In 1927 verkreeg KMS de
bouwopdracht voor de O 12. Het zou de eerste onderzeeër zijn die
zonder Amerikaanse of Britse hulp werd gebouwd. Die zelfstandigheid
zou overigens maar van korte duur zijn. De invloed van de Duitsers op
de Nederlandse onderzeebootbouw nam ‘daarentegen aanmerkelijk toe’,
schrijven de auteurs van Luctor et Emergo. Toch zou ook die
Duitse betrokkenheid niet weten te voorkomen dat er sprake was van
een reeks klachten over de kwaliteit: ze waren niet geliefd, te
klein, de diesels trilden overmatig, ze hadden te weinig vermogen en
een gebrekkige accommodatie.
‘De door Van der Struijff
ontworpen KXII en KXIII bezaten al onmiskenbaar Duitse invloeden’,
schrijft Jaap Anten in het proefschrift Navalisme
nekt onderzeeboot. Die Duitse invloed lag voor de hand. In
het interbellum trekken mantelorganisaties van de Duitse
oorlogsindustrie naar het buitenland. Paul Koster zou er tijdens een
hoorzitting in het Amerikaanse Congres in
detail op ingaan.
Dat Rusland onderdak bood
aan de Duitse industrie is algemeen bekend. Rusland bouwde met Duitse
technische ondersteuning zo’n 200 kleine onderzeeboten, maar ook
kleine marinelanden zoals Nederland, Denemarken, Finland en Zweden
konden ‘met clandestiene Duitse hulp relatief geavanceerde
onderzeeërs bouwen’, stellen de auteurs.
De Duits-Nederlandse relatie
was goed. Nergens waren meer verhulde holdings van de beruchte Duitse
wapenfabrikant Krupp te vinden als in Nederland, stelt William
Manchester in zijn studie over de Duitse wapengigant. (The arms of
Krupp, pp. 352-353) Schrijvers van een boek over het
Nederlandse belastingparadijs tekenen op dat Nederland niets ondernam
tegen de Duitse praktijken. [1]
Duitse onderzeeboten
samenvatting IvS uit Warships and the world market (zie noot 1) |
Het IvS ontwierp in het
interbellum onderzeeboten voor Finland, Turkije, Spanje, Sovjet-Unie,
Zweden en Roemenië. ‘In de leiding van het IvS zaten kopstukken
van de werf, waaronder de technisch directeur.
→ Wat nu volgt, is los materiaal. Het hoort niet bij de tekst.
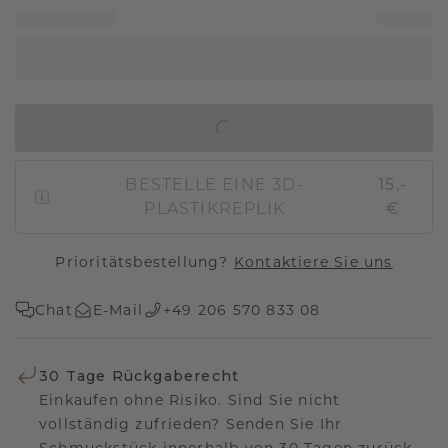
IN DEN WARENKORB
BESTELLE EINE 3D-
15,-
PLASTIKREPLIK
€
Prioritätsbestellung?
Kontaktiere Sie uns
Chat
E-Mail
+49 206 570 833 08
30 Tage Rückgaberecht
Einkaufen ohne Risiko. Sind Sie nicht
vollständig zufrieden? Senden Sie Ihr
Schmuckstück innerhalb von 30 Tagen zurück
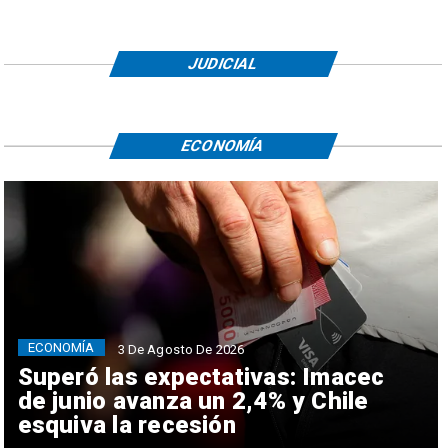
JUDICIAL
ECONOMÍA
ECONOMÍA
3 De Agosto De 2026
Superó las expectativas: Imacec
de junio avanza un 2,4% y Chile
esquiva la recesión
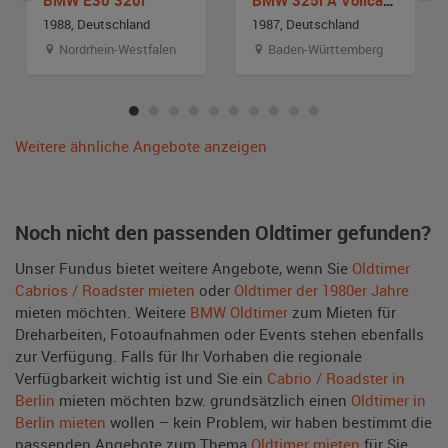
1988, Deutschland
1987, Deutschland
Nordrhein-Westfalen
Baden-Württemberg
Weitere ähnliche Angebote anzeigen
Noch nicht den passenden Oldtimer gefunden?
Unser Fundus bietet weitere Angebote, wenn Sie
Oldtimer
Cabrios / Roadster mieten
oder
Oldtimer der 1980er Jahre
mieten möchten. Weitere
BMW Oldtimer
zum Mieten für
Dreharbeiten, Fotoaufnahmen oder Events stehen ebenfalls
zur Verfügung. Falls für Ihr Vorhaben die regionale
Verfügbarkeit wichtig ist und Sie ein
Cabrio / Roadster in
Berlin
mieten möchten bzw. grundsätzlich einen
Oldtimer in
Berlin mieten
wollen – kein Problem, wir haben bestimmt die
passenden Angebote zum Thema
Oldtimer mieten
für Sie.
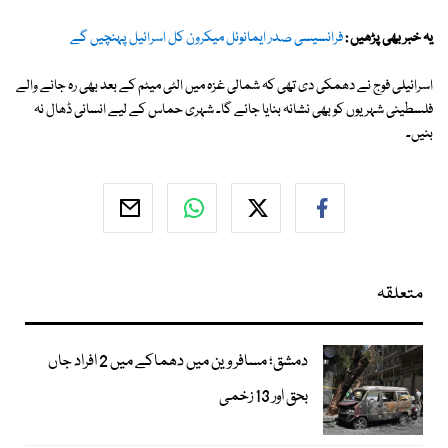
یہ خبر بھی پڑھیں :
فرانسیسی صدر ایمانوئل میکرون کل اسرائیل پہنچیں گے
اسرائیلی فوج نے دھمکی دی تھی کہ شمالی غزہ میں الٹی میٹم کے بعد بھی رہ جانے والے
فلسطینی شہریوں کو بھی نشانہ بنایا جائے گا۔ شہری حماس کے لیے انسانی ڈھال نہ
بنیں۔
متعلقہ
دمشق؛ مسافر وین میں دھماکے میں 2 افراد جاں
بحق اور 13 زخمی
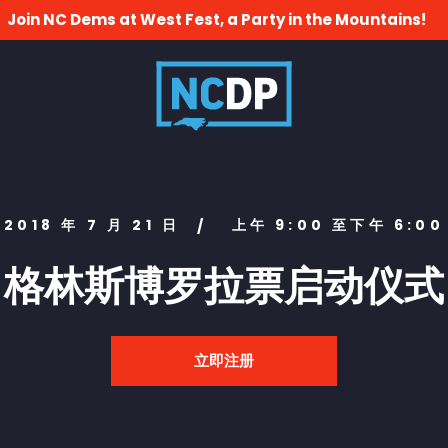
Join NC Dems at West Fest, a Party in the Mountains!
2018 年 7 月 21 日
上午 9:00 至下午 6:00
/
格林斯博罗拉票启动仪式
立即注册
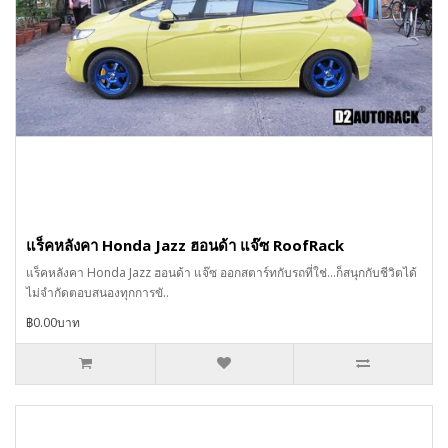
แร็คหลังคา Honda Jazz ฮอนด้า แจ๊ซ RoofRack
แร็คหลังคา Honda Jazz ฮอนด้า แจ๊ซ ออกสตาร์ทกับรถที่ใช่…ก็สนุกกับชีวิตได้
ไม่จำกัดตอบสนองทุกการขั..
฿0.00บาท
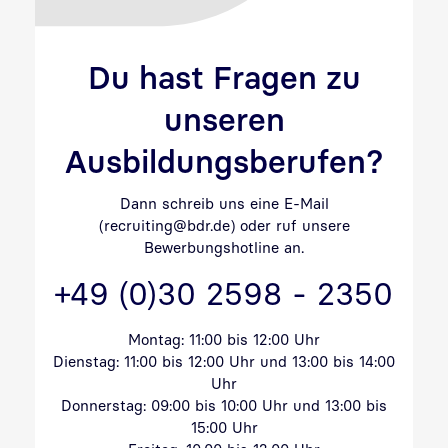
Du hast Fragen zu
unseren
Ausbildungsberufen?
Dann schreib uns eine E-Mail
(recruiting@bdr.de) oder ruf unsere
Bewerbungshotline an.
+49 (0)30 2598 - 2350
Montag: 11:00 bis 12:00 Uhr
Dienstag: 11:00 bis 12:00 Uhr und 13:00 bis 14:00
Uhr
Donnerstag: 09:00 bis 10:00 Uhr und 13:00 bis
15:00 Uhr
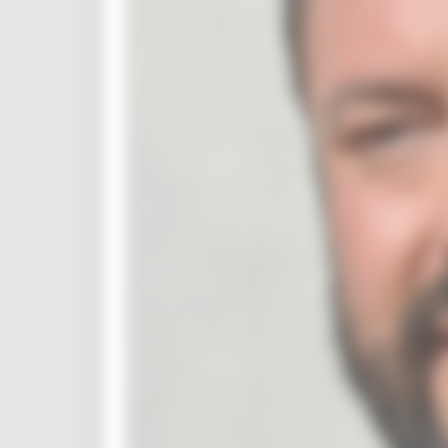
ZES
Eventi ZES
Ambiente
Cambiamenti climatici
REM
Sviluppo sostenibile
Attività Produttive
Artigianato
Artigianato bandi
Attività Ittiche
Cooperazione
Storie
Avvisi
Cultura
GTM 2021
Itinerari CulturaSmart
SBM
Edilizia Lavori Pubblici
Elezioni 2020
Sala stampa
per Candidati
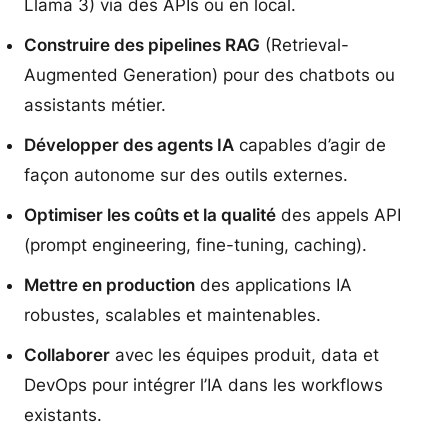
Llama 3) via des APIs ou en local.
Construire des pipelines RAG
(Retrieval-
Augmented Generation) pour des chatbots ou
assistants métier.
Développer des agents IA
capables d’agir de
façon autonome sur des outils externes.
Optimiser les coûts et la qualité
des appels API
(prompt engineering, fine-tuning, caching).
Mettre en production
des applications IA
robustes, scalables et maintenables.
Collaborer
avec les équipes produit, data et
DevOps pour intégrer l’IA dans les workflows
existants.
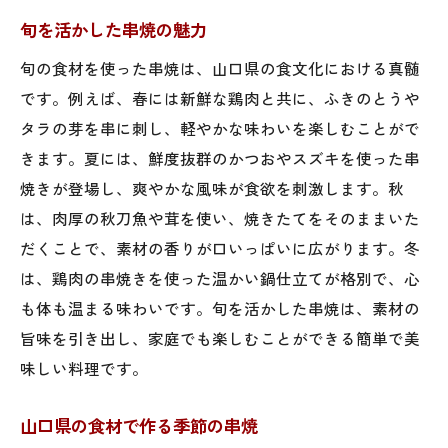
旬を活かした串焼の魅力
旬の食材を使った串焼は、山口県の食文化における真髄
です。例えば、春には新鮮な鶏肉と共に、ふきのとうや
タラの芽を串に刺し、軽やかな味わいを楽しむことがで
きます。夏には、鮮度抜群のかつおやスズキを使った串
焼きが登場し、爽やかな風味が食欲を刺激します。秋
は、肉厚の秋刀魚や茸を使い、焼きたてをそのままいた
だくことで、素材の香りが口いっぱいに広がります。冬
は、鶏肉の串焼きを使った温かい鍋仕立てが格別で、心
も体も温まる味わいです。旬を活かした串焼は、素材の
旨味を引き出し、家庭でも楽しむことができる簡単で美
味しい料理です。
山口県の食材で作る季節の串焼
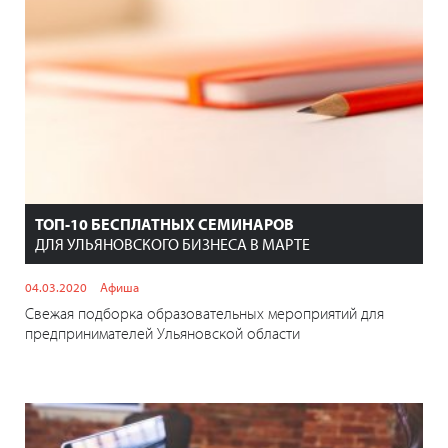
ТОП-10 БЕСПЛАТНЫХ СЕМИНАРОВ
ДЛЯ УЛЬЯНОВСКОГО БИЗНЕСА В МАРТЕ
04.03.2020
Афиша
Свежая подборка образовательных мероприятий для
предпринимателей Ульяновской области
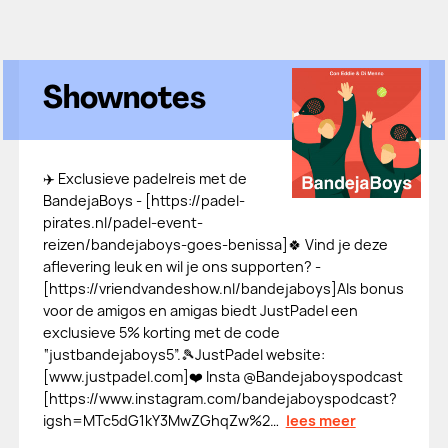
Shownotes
✈️ Exclusieve padelreis met de
BandejaBoys - [⁠⁠⁠⁠⁠⁠⁠⁠⁠⁠⁠⁠⁠⁠https://padel-
pirates.nl/padel-event-
reizen/bandejaboys-goes-benissa⁠⁠⁠⁠⁠⁠⁠⁠⁠⁠⁠⁠⁠⁠]🍀 Vind je deze
aflevering leuk en wil je ons supporten? -
[⁠⁠⁠⁠⁠⁠⁠⁠⁠⁠⁠⁠⁠⁠https://vriendvandeshow.nl/bandejaboys⁠⁠⁠⁠⁠⁠⁠⁠⁠⁠⁠⁠⁠⁠]Als bonus
voor de amigos en amigas biedt JustPadel een
exclusieve 5% korting met de code
“justbandejaboys5”.🎾JustPadel website:
[⁠⁠⁠⁠⁠⁠⁠⁠⁠⁠⁠⁠⁠⁠www.justpadel.com⁠⁠⁠⁠⁠⁠⁠⁠⁠⁠⁠⁠⁠⁠]❤️ Insta @Bandejaboyspodcast
[⁠⁠⁠⁠⁠⁠⁠⁠⁠⁠⁠⁠⁠⁠https://www.instagram.com/bandejaboyspodcast?
igsh=MTc5dG1kY3MwZGhqZw%2…
lees meer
Deze was niemand
minder dan de bekendste onderzeebootconstructeur uit de wereldoorlog,
Hans Techel. Op de achtergrond bevond zich steeds de Reichsmarine, de
opvolger van de Kaiserliche Marine’, aldus Jaap Anten in zijn
proefschrift. Het IvS was dan wel opgezet met de goedkeuring van de
marineleiding in Berlijn, maar ‘de vestiging moet geen zichtbare
connectie met de Duitse Germaniawerf hebben’, schrijft Manchester
(Krupp, pp. 354).
Maar toen Duitsland
onderzeeboten wilde bouwen, gingen de gecodeerde telexen van het IvS
naar Kiel en binnen de kortste keren was de kiel (onderkant) voor
twee nieuwe exemplaren gelegd. De eerste boot werd na drie en een
halve maand in dienst gesteld waarna on de acht dagen een onderzeeër
te water werd gelaten. (Krupp, pp. 379) Met dank aan een
tijdelijk onderkomen in Nederland.
De Duitsers waren
nadrukkelijk verbonden aan het ontwerpen van de Nederlandse
onderzeeboten, zoals bij die van de torpedobuizen. Het kwam goed uit
dat de Duitsers in Utrecht ook de M.E.A.F.,
producent van torpedo-inrichtingen, inlijfden evenals scheepswerf
Piet Visser. [2]
Deze Duitse
mantelorganisaties worden niet in Luctor et Emergo genoemd.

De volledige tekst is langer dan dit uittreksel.